Lead Data Scientist, ZVideo
We are looking for a Lead Data Scientist to work on video recommendation and video understanding using Vision-Language Models (VLMs), Video Large Language Models (VLLMs), and Retrieval-Augmented Generation (RAG) techniques.
This is a unique opportunity to work at the intersection of cutting-edge AI research and production-scale systems. You will build end-to-end models for content understanding and recommendation, following full MLOps best practices, and directly impacting tens of millions of users on Zalo Video.

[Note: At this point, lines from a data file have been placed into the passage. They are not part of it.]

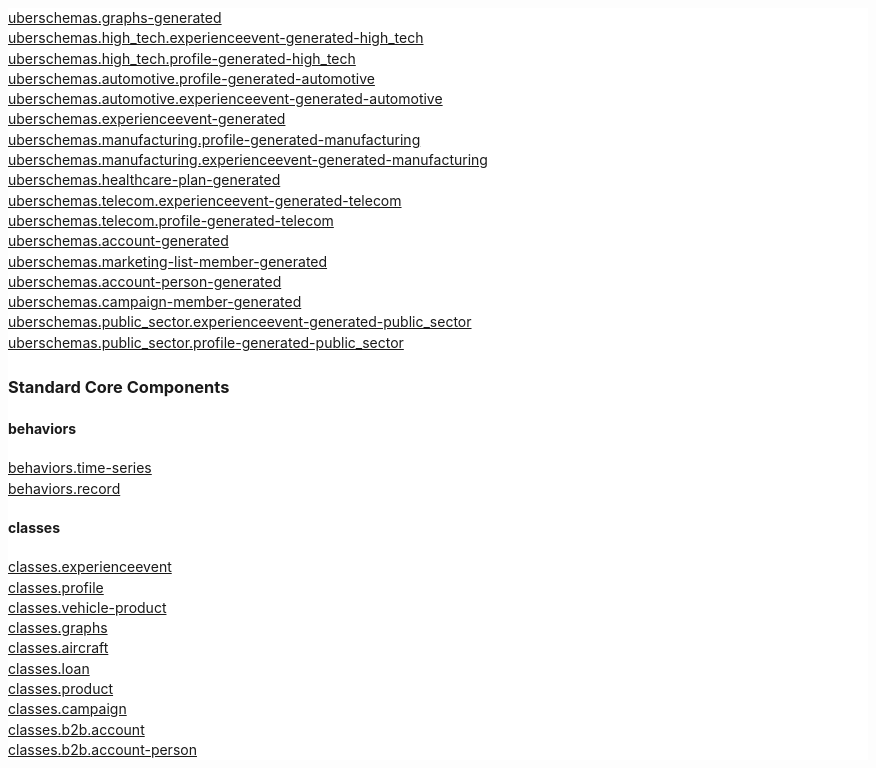 [uberschemas.graphs-generated](http://opensource.adobe.com/xdmVisualization/prod/hcmember/uberschemas.graphs-generated.html)<br/>
[uberschemas.high_tech.experienceevent-generated-high_tech](http://opensource.adobe.com/xdmVisualization/prod/hcmember/uberschemas.high_tech.experienceevent-generated-high_tech.html)<br/>
[uberschemas.high_tech.profile-generated-high_tech](http://opensource.adobe.com/xdmVisualization/prod/hcmember/uberschemas.high_tech.profile-generated-high_tech.html)<br/>
[uberschemas.automotive.profile-generated-automotive](http://opensource.adobe.com/xdmVisualization/prod/hcmember/uberschemas.automotive.profile-generated-automotive.html)<br/>
[uberschemas.automotive.experienceevent-generated-automotive](http://opensource.adobe.com/xdmVisualization/prod/hcmember/uberschemas.automotive.experienceevent-generated-automotive.html)<br/>
[uberschemas.experienceevent-generated](http://opensource.adobe.com/xdmVisualization/prod/hcmember/uberschemas.experienceevent-generated.html)<br/>
[uberschemas.manufacturing.profile-generated-manufacturing](http://opensource.adobe.com/xdmVisualization/prod/hcmember/uberschemas.manufacturing.profile-generated-manufacturing.html)<br/>
[uberschemas.manufacturing.experienceevent-generated-manufacturing](http://opensource.adobe.com/xdmVisualization/prod/hcmember/uberschemas.manufacturing.experienceevent-generated-manufacturing.html)<br/>
[uberschemas.healthcare-plan-generated](http://opensource.adobe.com/xdmVisualization/prod/hcmember/uberschemas.healthcare-plan-generated.html)<br/>
[uberschemas.telecom.experienceevent-generated-telecom](http://opensource.adobe.com/xdmVisualization/prod/hcmember/uberschemas.telecom.experienceevent-generated-telecom.html)<br/>
[uberschemas.telecom.profile-generated-telecom](http://opensource.adobe.com/xdmVisualization/prod/hcmember/uberschemas.telecom.profile-generated-telecom.html)<br/>
[uberschemas.account-generated](http://opensource.adobe.com/xdmVisualization/prod/hcmember/uberschemas.account-generated.html)<br/>
[uberschemas.marketing-list-member-generated](http://opensource.adobe.com/xdmVisualization/prod/hcmember/uberschemas.marketing-list-member-generated.html)<br/>
[uberschemas.account-person-generated](http://opensource.adobe.com/xdmVisualization/prod/hcmember/uberschemas.account-person-generated.html)<br/>
[uberschemas.campaign-member-generated](http://opensource.adobe.com/xdmVisualization/prod/hcmember/uberschemas.campaign-member-generated.html)<br/>
[uberschemas.public_sector.experienceevent-generated-public_sector](http://opensource.adobe.com/xdmVisualization/prod/hcmember/uberschemas.public_sector.experienceevent-generated-public_sector.html)<br/>
[uberschemas.public_sector.profile-generated-public_sector](http://opensource.adobe.com/xdmVisualization/prod/hcmember/uberschemas.public_sector.profile-generated-public_sector.html)<br/>
### Standard Core Components
#### behaviors
[behaviors.time-series](http://opensource.adobe.com/xdmVisualization/prod/hcmember/behaviors.time-series.html)<br/>
[behaviors.record](http://opensource.adobe.com/xdmVisualization/prod/hcmember/behaviors.record.html)<br/>
#### classes
[classes.experienceevent](http://opensource.adobe.com/xdmVisualization/prod/hcmember/classes.experienceevent.html)<br/>
[classes.profile](http://opensource.adobe.com/xdmVisualization/prod/hcmember/classes.profile.html)<br/>
[classes.vehicle-product](http://opensource.adobe.com/xdmVisualization/prod/hcmember/classes.vehicle-product.html)<br/>
[classes.graphs](http://opensource.adobe.com/xdmVisualization/prod/hcmember/classes.graphs.html)<br/>
[classes.aircraft](http://opensource.adobe.com/xdmVisualization/prod/hcmember/classes.aircraft.html)<br/>
[classes.loan](http://opensource.adobe.com/xdmVisualization/prod/hcmember/classes.loan.html)<br/>
[classes.product](http://opensource.adobe.com/xdmVisualization/prod/hcmember/classes.product.html)<br/>
[classes.campaign](http://opensource.adobe.com/xdmVisualization/prod/hcmember/classes.campaign.html)<br/>
[classes.b2b.account](http://opensource.adobe.com/xdmVisualization/prod/hcmember/classes.b2b.account.html)<br/>
[classes.b2b.account-person](http://opensource.adobe.com/xdmVisualization/prod/hcmember/classes.b2b.account-person.html)<br/>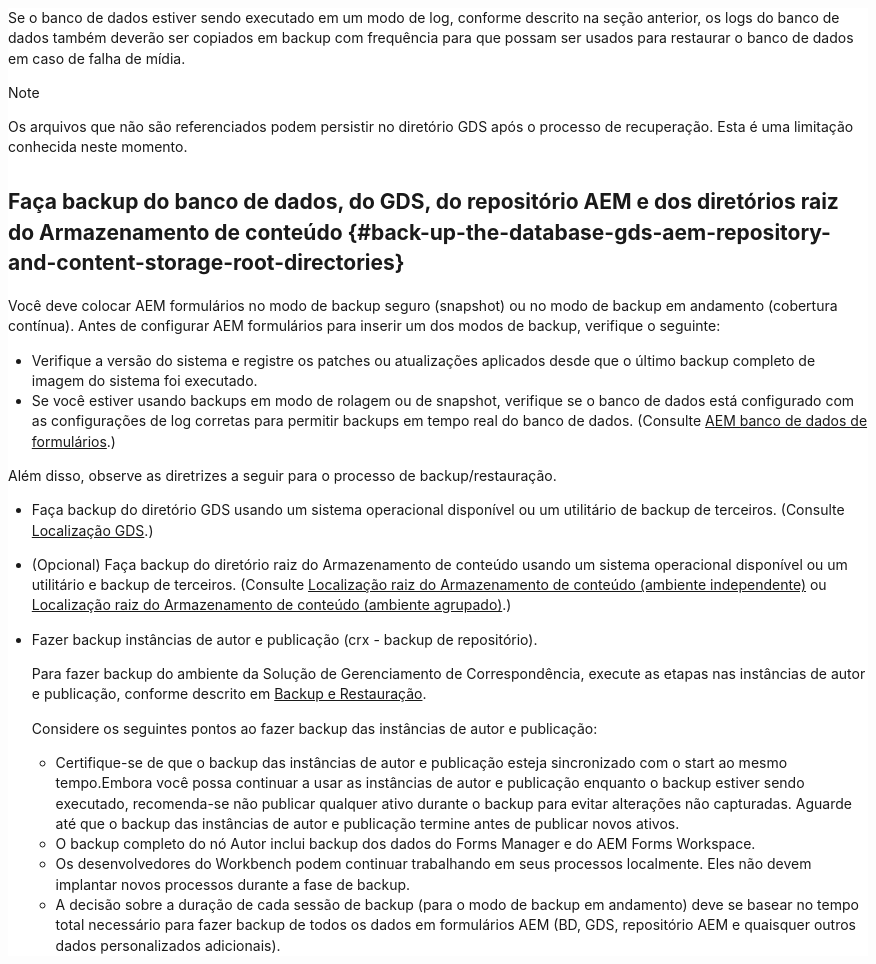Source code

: Se o banco de dados estiver sendo executado em um modo de log, conforme descrito na seção anterior, os logs do banco de dados também deverão ser copiados em backup com frequência para que possam ser usados para restaurar o banco de dados em caso de falha de mídia.

>[!NOTE]
>
>Os arquivos que não são referenciados podem persistir no diretório GDS após o processo de recuperação. Esta é uma limitação conhecida neste momento.

## Faça backup do banco de dados, do GDS, do repositório AEM e dos diretórios raiz do Armazenamento de conteúdo {#back-up-the-database-gds-aem-repository-and-content-storage-root-directories}

Você deve colocar AEM formulários no modo de backup seguro (snapshot) ou no modo de backup em andamento (cobertura contínua). Antes de configurar AEM formulários para inserir um dos modos de backup, verifique o seguinte:

* Verifique a versão do sistema e registre os patches ou atualizações aplicados desde que o último backup completo de imagem do sistema foi executado.
* Se você estiver usando backups em modo de rolagem ou de snapshot, verifique se o banco de dados está configurado com as configurações de log corretas para permitir backups em tempo real do banco de dados. (Consulte [AEM banco de dados de formulários](/help/forms/using/admin-help/files-back-recover.md#aem-forms-database).)

Além disso, observe as diretrizes a seguir para o processo de backup/restauração.

* Faça backup do diretório GDS usando um sistema operacional disponível ou um utilitário de backup de terceiros. (Consulte [Localização GDS](/help/forms/using/admin-help/files-back-recover.md#gds-location).)
* (Opcional) Faça backup do diretório raiz do Armazenamento de conteúdo usando um sistema operacional disponível ou um utilitário e backup de terceiros. (Consulte [Localização raiz do Armazenamento de conteúdo (ambiente independente)](/help/forms/using/admin-help/files-back-recover.md#content-storage-root-location-stand-alone-environment) ou [Localização raiz do Armazenamento de conteúdo (ambiente agrupado)](/help/forms/using/admin-help/files-back-recover.md#content-storage-root-location-clustered-environment).)
* Fazer backup   instâncias de autor e publicação (crx - backup de repositório).

   Para fazer backup do ambiente da Solução de Gerenciamento de Correspondência, execute as etapas nas instâncias de autor e publicação, conforme descrito em [Backup e Restauração](/help/sites-administering/backup-and-restore.md).

   Considere os seguintes pontos ao fazer backup das instâncias de autor e publicação:

   * Certifique-se de que o backup das instâncias de autor e publicação esteja sincronizado com o start ao mesmo tempo.Embora você possa continuar a usar as instâncias de autor e publicação enquanto o backup estiver sendo executado, recomenda-se não publicar qualquer ativo durante o backup para evitar alterações não capturadas. Aguarde até que o backup das instâncias de autor e publicação termine antes de publicar novos ativos.
   * O backup completo do nó Autor inclui backup dos dados do Forms Manager e do AEM Forms Workspace.
   * Os desenvolvedores do Workbench podem continuar trabalhando em seus processos localmente. Eles não devem implantar novos processos durante a fase de backup.
   * A decisão sobre a duração de cada sessão de backup (para o modo de backup em andamento) deve se basear no tempo total necessário para fazer backup de todos os dados em formulários AEM (BD, GDS, repositório AEM e quaisquer outros dados personalizados adicionais).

You will also face hypergrowth challenges, optimizing large-scale systems, and solving global-scale problems in recommendation and video understanding.
🤖 What you will do
- Design, train, and deploy video understanding models using VLMs, VLLMs, and RAG pipelines for semantic feature extraction, tagging, captioning, and content understanding;
- Build and optimize recommendation models leveraging multimodal embeddings (video, audio, text) for candidate retrieval and ranking;
- Implement end-to-end MLOps pipelines, including data ingestion, feature engineering, model training, deployment, monitoring, and retraining;
- Work with engineering teams to integrate large-scale embeddings and RAG outputs into real-time recommendation systems;
- Conduct experiments and A/B tests to evaluate the impact of new models on user engagement metrics (watch time, CTR, retention);
- Solve hypergrowth challenges, scaling systems to millions of daily active users and global-scale video datasets;
- Stay up-to-date with state-of-the-art multimodal AI research and translate it into production-ready solutions.
👾 What you will need
- Bachelor’s or Master’s degree in Computer Science, Data Science, Machine Learning, or related fields, PhD is a plus;
- Experience in machine learning, preferably in recommendation systems, multimodal modeling, or video AI;
- Hands-on experience with Vision-Language Models (e.g., CLIP, BLIP, VideoCLIP), Video LLMs, and RAG architectures;
- Strong Python and ML framework skills (PyTorch, TensorFlow, Hugging Face);
- Experience in large-scale data processing (Spark, Ray, or similar) and real-time serving;
- Familiarity with retrieval, ranking, and personalized recommendation models;
- Experience in MLOps pipelines: automated training, CI/CD, monitoring, versioning, and deployment;
- Strong problem-solving skills and ability to deliver production-ready, scalable ML solutions.
Nice to have:
- Experience in self-supervised learning, multimodal contrastive learning, or LLM prompt engineering;
- Prior work on video recommendation platforms or hypergrowth products;
- Experience in deploying RAG pipelines at scale;
- Knowledge of hypergrowth environments and global-scale ML system design.